JM:  Comics have always done that, and Marvel more so than most.  Marvel gave us the first anti-war comics.  It gave us our first gay character.  Our first black superhero.  It went in defiance to the Comics Authority Code to tell a harsh story about drugs in a Spider-Man comic–and they were absolutely fried by DC for doing so; and then DC spins around and copies the story in a Green Lantern/Green Arrow arc.

Hell, in the sixties I was a kid in a very racist white neighborhood.  Where’d I learn about Apartheid?
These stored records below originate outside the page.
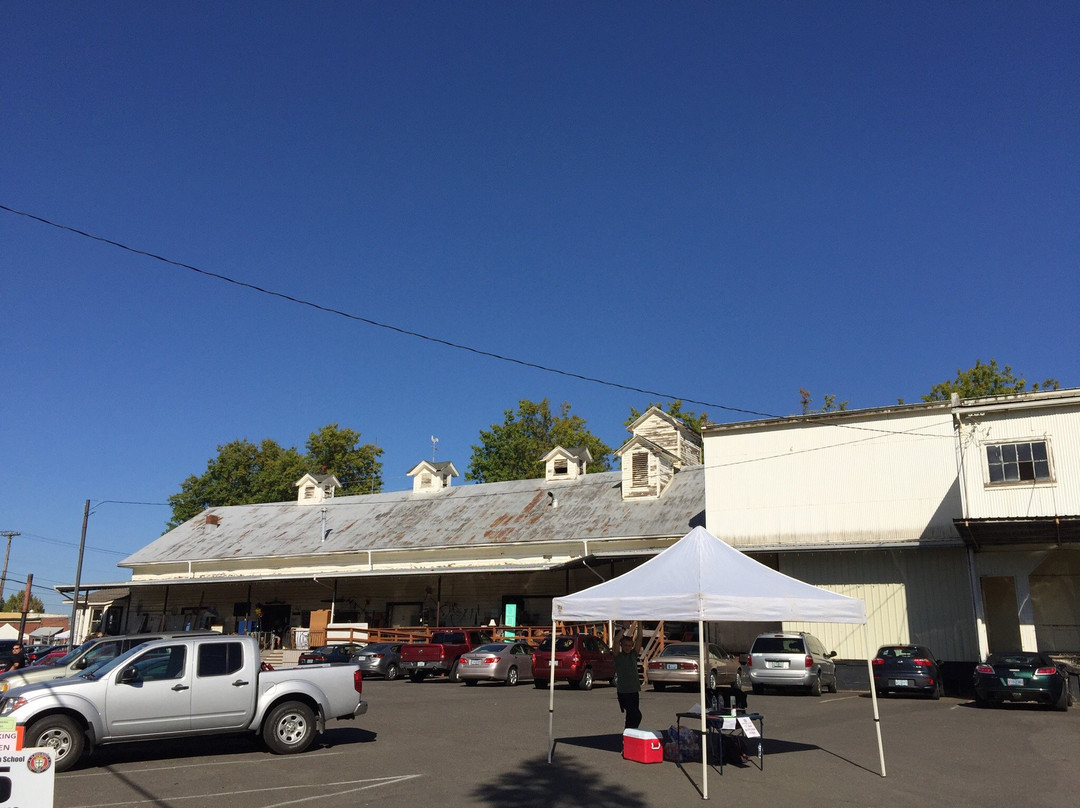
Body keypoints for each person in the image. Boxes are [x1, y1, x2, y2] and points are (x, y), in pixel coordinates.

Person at [613, 622, 643, 730]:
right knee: (636, 715)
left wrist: (640, 623)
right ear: (622, 645)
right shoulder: (618, 656)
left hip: (634, 691)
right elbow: (616, 641)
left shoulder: (633, 655)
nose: (627, 647)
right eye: (625, 645)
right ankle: (629, 733)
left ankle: (630, 735)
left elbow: (639, 639)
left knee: (631, 717)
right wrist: (624, 628)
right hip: (623, 692)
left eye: (630, 646)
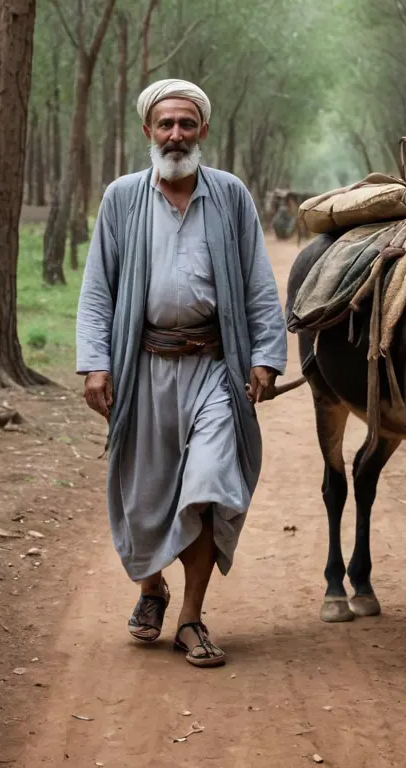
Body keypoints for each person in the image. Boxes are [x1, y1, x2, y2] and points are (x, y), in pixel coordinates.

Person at [76, 78, 287, 668]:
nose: (175, 134)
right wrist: (95, 362)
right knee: (145, 498)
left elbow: (256, 284)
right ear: (147, 130)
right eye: (165, 124)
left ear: (203, 131)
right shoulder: (121, 198)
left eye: (186, 124)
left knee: (205, 489)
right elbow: (98, 290)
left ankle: (191, 618)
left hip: (213, 370)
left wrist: (266, 356)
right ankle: (152, 588)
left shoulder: (231, 196)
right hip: (141, 370)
Fantastic Four #119.

Comics, like most forms of fantastical storytelling, have always been about telling the truth, but instead of using comics as a forum for unfiltered political diatribes, they wrap it in metaphor.  The less subtle right and left wing comics don’t do that and as a result they tend to preach to the choir.  Mainstream comics often do that –with politics, social commentary, etc.—and the metaphor makes the message far more appealing to the mainstream.  It’s the mainstream audience that has the potential for change, but they hate like hell to be yelled at.  If you whisper, if you invite them over to sit down and listen to a good yarn well told –whether that’s a polished anecdote, one of Aesop’s fables, Shakespeare’s layered comedies, the subversive lyrics of a rock song, or a comic book about super heroes—the audience may linger long enough to hear the story and consider the value of its message.

But to answer the core of the question, as to whether comic creators have an obligation to push boundaries?  No.  It’s a choice.  Either a creative or editorial decision, but it’s choice.  When it becomes an obligation it goes against the freedom inherent in comics.

GP:  I noticed Marvel Infected listed on your website and it was supposed to come out in May.  Did I miss it?  Any details on that?  What other comic related projects do you have coming up?

JM:  That’s a story that has evolved in the telling, and at each step along the way it’s undergone a name change.  I originally pitched it as ‘Punisher: Last Gun on Earth’, and Marvel snapped it up nearly on the title alone.  Then shortly into the development we changed the title to one that encompassed a less specific audience, Marvel: Infected.

After reading the scripts, the guys at Marvel got so jazzed about the project that they wanted to amp it up, so they renamed it Marvel Universe vs The Punisher and are promoting it as Marvel’s ‘Next Big Thing’.  It’ll be a four issue limited series, with two issues dropping in August and two in September.

Here’s the skinny: We enter into the Marvel Universe (or one possible dystopian future) five years after a plague turned everyone into savage cannibals.  By the time we join the story most of the human race is dead.  There are a few tribes who have staked out territories in New York.  Because of their strength, most of the surviving cannibals are former super heroes and villains.  The one uninfected person is the Punisher.  Why he’s uninfected is explained in the first issue.

For years the Punisher has been hunting and killing the cannibals, and for him this is nearly paradise because life has reached perfect simplicity.  No more having to figure out who’s a good guy and who’s a crook: it’s Frank Castle vs everyone else.

Until he discovers that there are other survivors.  Uninfected survivors.

This isn’t a standard Marvel Universe story, and it’s not Marvel Zombies.  This is a brooding existential story that plays out on a couple of different levels.  There’s some humor, of course, but it’s a dark story of what happens when shades of gray are introduced into a black and white world.